* Start Exercise materials *

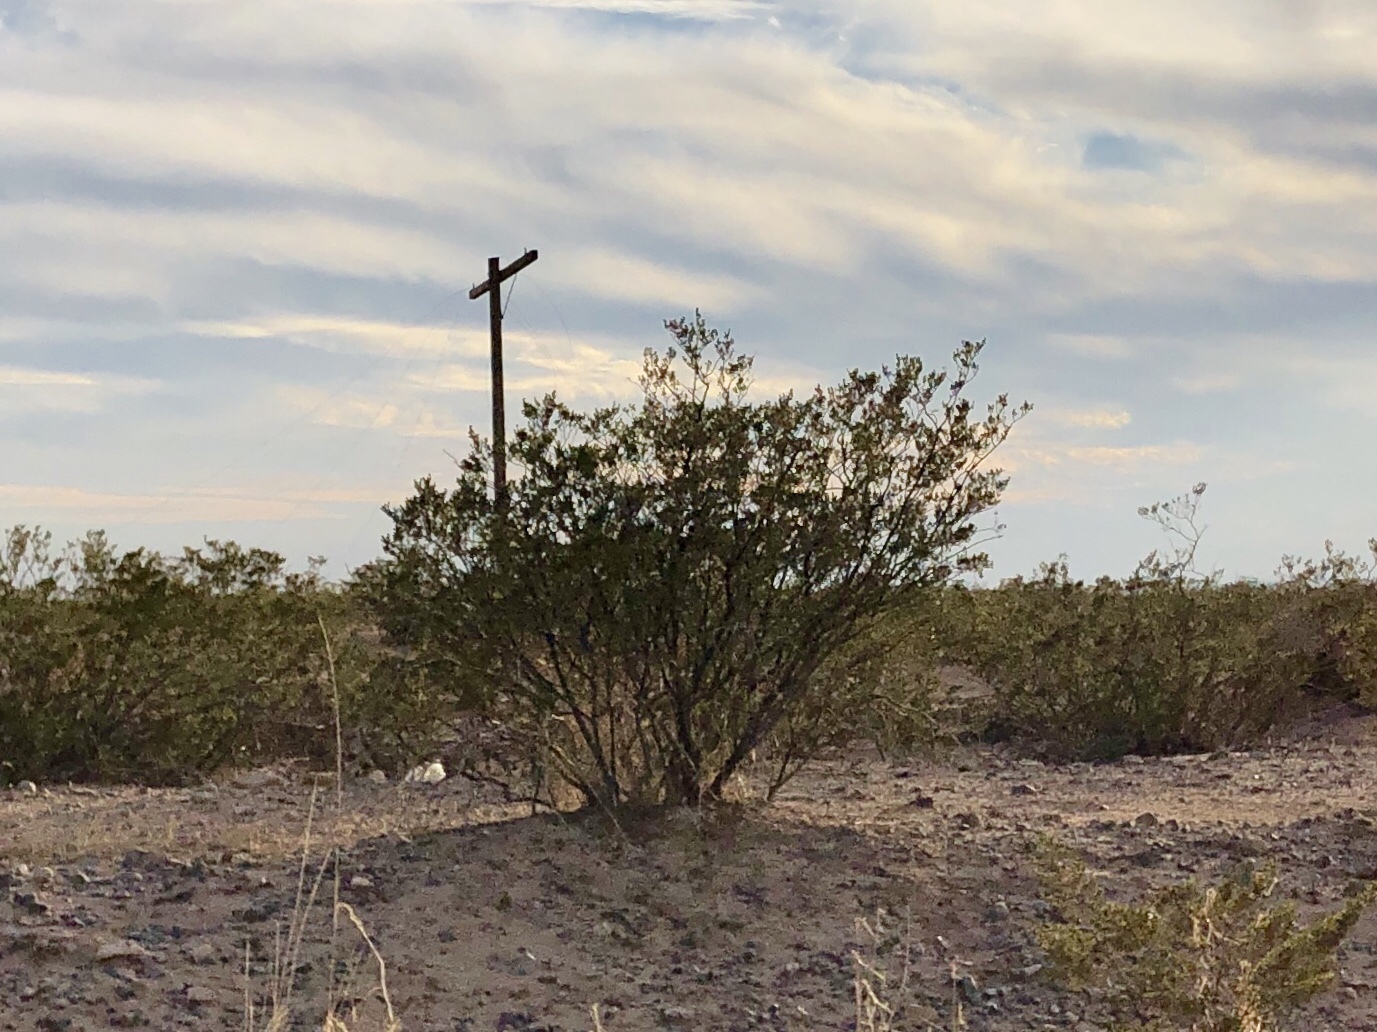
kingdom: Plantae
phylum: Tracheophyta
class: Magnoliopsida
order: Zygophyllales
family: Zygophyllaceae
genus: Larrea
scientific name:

* End Exercise materials *
* Start Exercise materials *

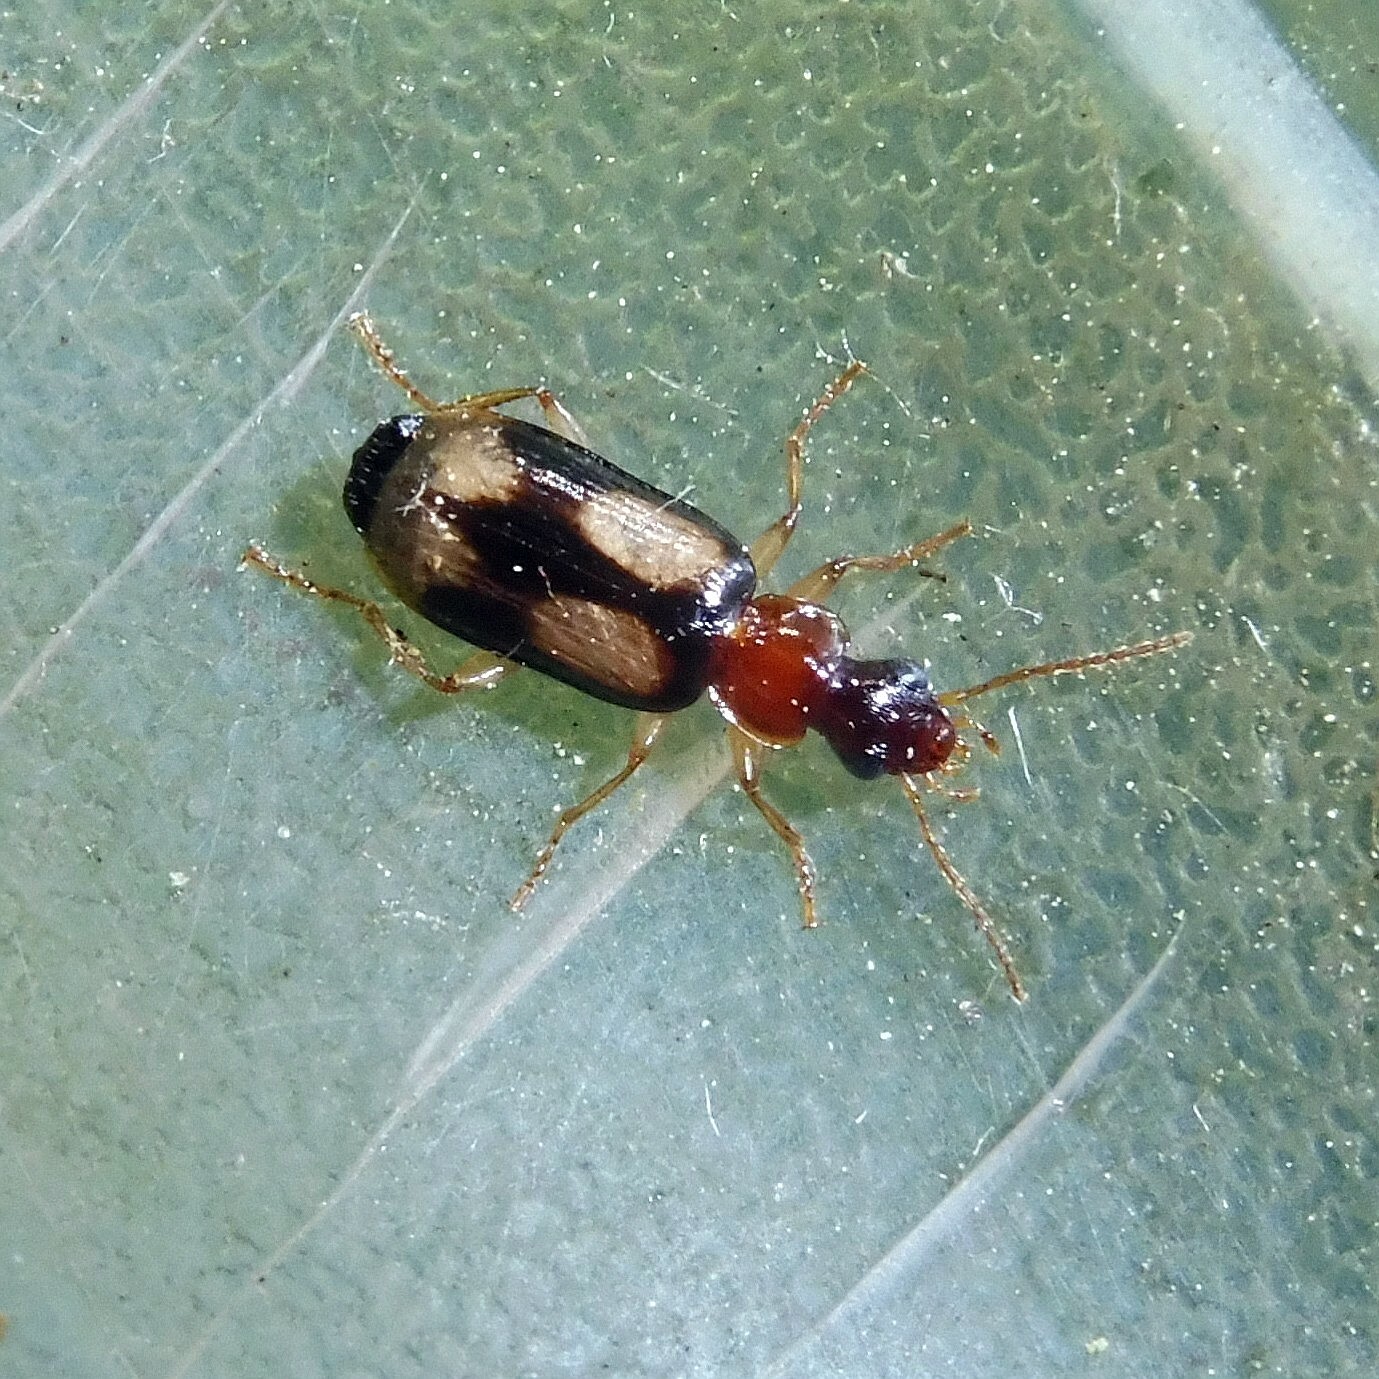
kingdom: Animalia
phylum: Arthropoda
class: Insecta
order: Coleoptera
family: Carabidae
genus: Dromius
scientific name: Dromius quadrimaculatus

* End Exercise materials *

Work to be completed:
Copy out the lines verbatim, from the line containing "phylum: Arthropoda" through the line containing "scientific name: Dromius quadrimaculatus", both included.

Correct result:
phylum: Arthropoda
class: Insecta
order: Coleoptera
family: Carabidae
genus: Dromius
scientific name: Dromius quadrimaculatus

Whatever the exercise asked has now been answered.